- **TASK REQUIREMENTS**
a - In the passage on barrack-room lawyers, how many security guards were injured when the three imprisoned individuals stormed into a restricted area?
b - Write what comes next in the passage on barrack-room lawyers, picking up after its final sentence.

━━━━━ SELECTED PASSAGE

In legal circles, outsiders who hold forth on legal issues without understanding the law or knowing the facts are held in particular contempt. They are known as “barrack-room lawyers”, a term that originally derived from military slang. 

According to the Collins Dictionary, a barrack-room lawyer is “a person who freely offers opinions, especially in legal matters, that he or she is unqualified to give.”

In the UK, the anti-China propaganda outfit, Hong Kong Watch, which is operated by the serial fantasist, Benedict Rogers, is awash with such people. They inhabit a world of make-believe, worthy of Alice in Wonderland, in which those who commit crimes are victims of persecution, while the legal system that holds criminals to account is itself at fault. However irrational, such notions are welcomed by Hong Kong Watch, and this is largely down to its patron, the former governor, Lord (Chris) Patten, who rejoices in being its “barrack-room lawyer-in-chief”.      

An early example of this arose in 2017, when the Court of Appeal imprisoned three fanatics for their role in a violent unlawful assembly at the start of the Occupy Central disturbances in 2014. Although Patten was unfamiliar with the case details and the legal niceties, he waded in with a letter to the Financial Times, calling the judgment “a deplorable decision”. This was despite the street thuggery involved being of a type that would never have been tolerated during his own time in Hong Kong.

In 2019, moreover, when Patten appeared before the House of Commons’ Foreign Affairs Committee, he even claimed that those who had occupied the streets for 79 days were “extraordinarily moderate”, and “believers in the rule of law”. Some listeners were undoubtedly conned, not least because he failed to disclose, for example, that the three individuals who were imprisoned had stormed into a restricted area, leaving 10 security guards injured. Had he revealed that the Court of Appeal called their actions “a large-scale unlawful assembly, involving violence”, it might, if nothing else, have given his listeners pause for thought.

━━━━━━━━━━
━━━━━ EXCERPTED DATA

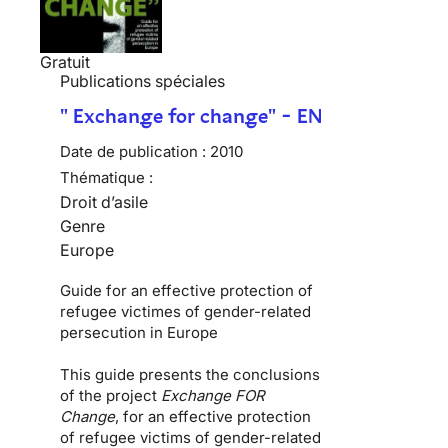
Gratuit
Publications spéciales
" Exchange for change" - EN
Date de publication :
2010
Thématique :
Droit d’asile
Genre
Europe
Guide for an effective protection of
refugee victimes of gender-related
persecution in Europe
This guide presents the conclusions
of the project
Exchange FOR
Change
, for an effective protection
of refugee victims of gender-related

━━━━━━━━━━

- **ANSWERS BY ITEM**
a - 10 security guards were injured.

b -
Anybody wishing to understand Patten’s motivation need look no further than May 28, 2020, the day he announced that “China is an enemy to us now”. This, of course, delighted the US State Department, and, when its then-secretary, Mike Pompeo, visited the UK shortly afterward, on July 22, 2020, he immediately called Patten in to see him at Winfield House, the US ambassador’s London residence, before he met with Nathan Law Kwun-chung, one of the three convicted felons whose violence Patten had earlier whitewashed.  

Pompeo used his fleeting visit to the UK to call for a global alliance against China, and, if he imagined that Patten could help him out, he would not have been disappointed, and he has been on board ever since. Patten, however, was by no means Pompeo’s only “person of interest”.

When the media magnate, Jimmy Lai Chee-ying, visited Washington DC, on July 8, 2019, he was red-carpeted by Pompeo, and also by the then vice-president, Mike Pence, which was highly unusual for a private citizen. Although it is not known what, if anything, Pompeo asked Lai to do for him upon his return to Hong Kong, Lai was in no doubt over what his role should be. When interviewed by CNN on Aug 28, 2019, just weeks after meeting with Pompeo, he declared “we in Hong Kong are fighting for the shared values of the US against China, we are fighting their war in the enemy camp”.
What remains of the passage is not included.